Problem description: Reproduce the material below, substituting "lens" for every occurrence of "camera" and keeping everything else unchanged. Leave the pictures out.

Provided material:
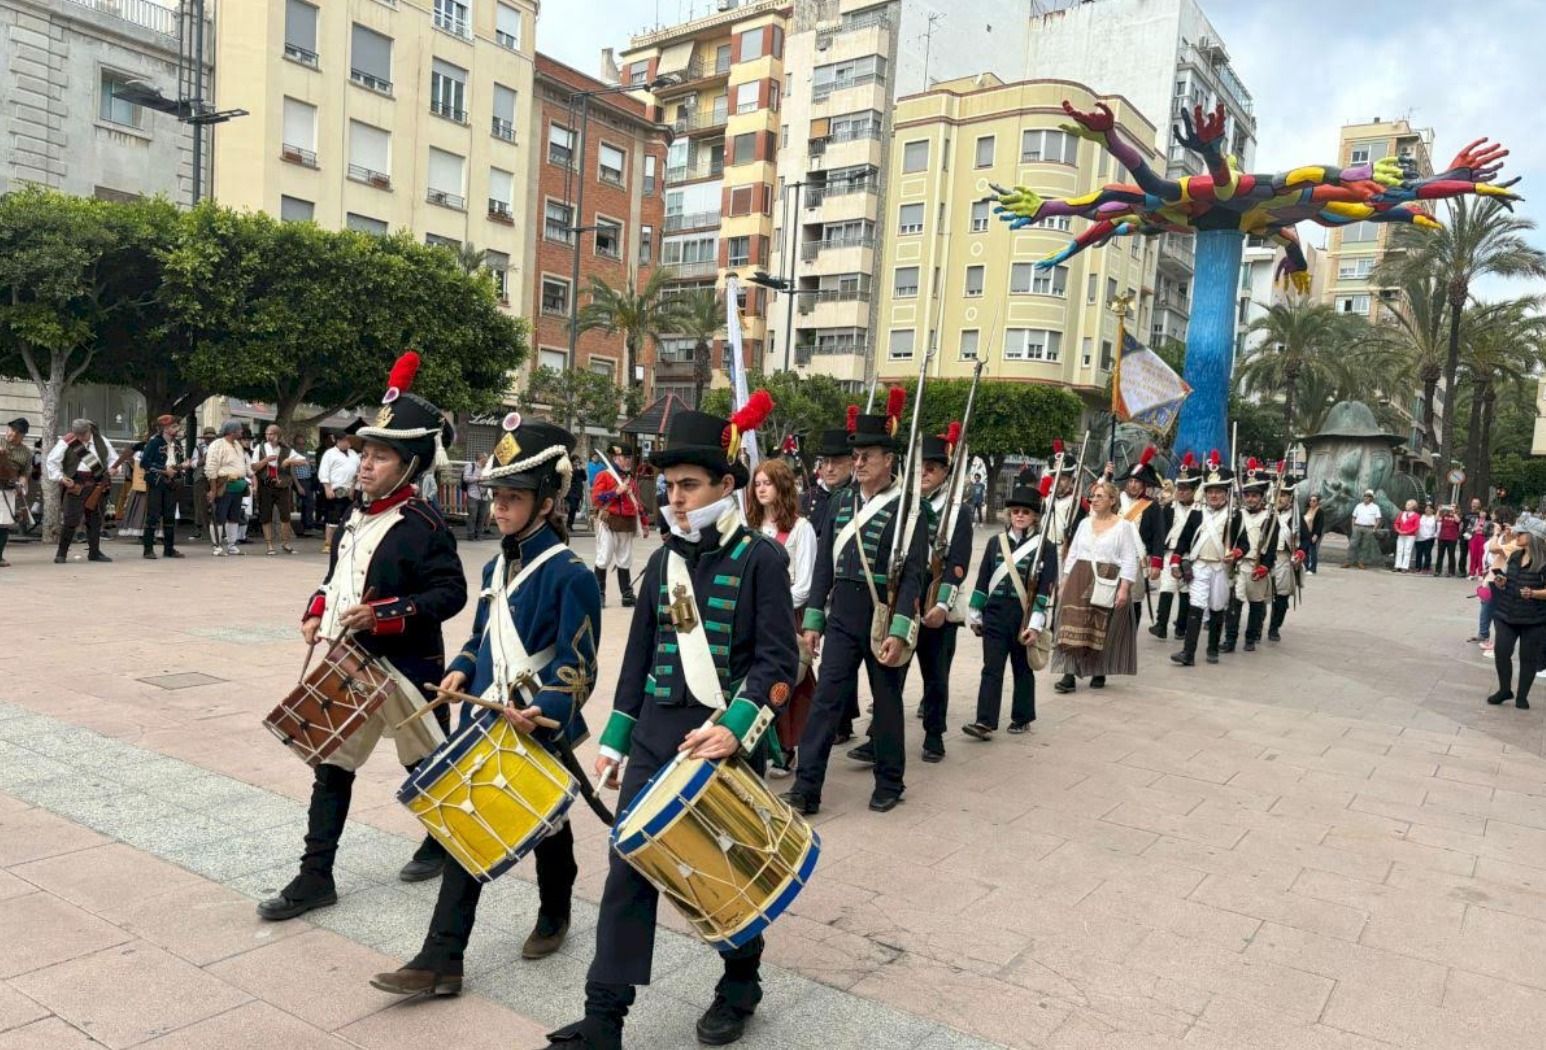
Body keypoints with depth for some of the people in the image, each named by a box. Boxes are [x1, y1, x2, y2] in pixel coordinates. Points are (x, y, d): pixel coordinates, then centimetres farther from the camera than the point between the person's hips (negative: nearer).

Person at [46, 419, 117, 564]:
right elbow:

Task output:
Body keypoints with depth for some of the people in the image, each named by a box. Boxes are [x1, y1, x2, y2] in pixel coordinates. Points are (x, y, d): pixel coordinates, then centimetres farther from the lens than the point between the person's hips (negative: nearer).

Person at [46, 419, 117, 564]:
right elbow:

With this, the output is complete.